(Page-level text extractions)
§
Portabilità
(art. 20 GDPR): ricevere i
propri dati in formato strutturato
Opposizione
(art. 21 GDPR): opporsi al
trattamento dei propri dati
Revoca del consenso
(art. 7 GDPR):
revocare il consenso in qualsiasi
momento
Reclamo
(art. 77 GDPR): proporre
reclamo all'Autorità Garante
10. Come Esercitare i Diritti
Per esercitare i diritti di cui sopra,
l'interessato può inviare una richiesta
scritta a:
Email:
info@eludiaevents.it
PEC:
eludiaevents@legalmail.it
§
## ABOUT THIS TASK
Return all lines in the data that include the word "consenso".

## RESPONSE AREA
Revoca del consenso
revocare il consenso in qualsiasi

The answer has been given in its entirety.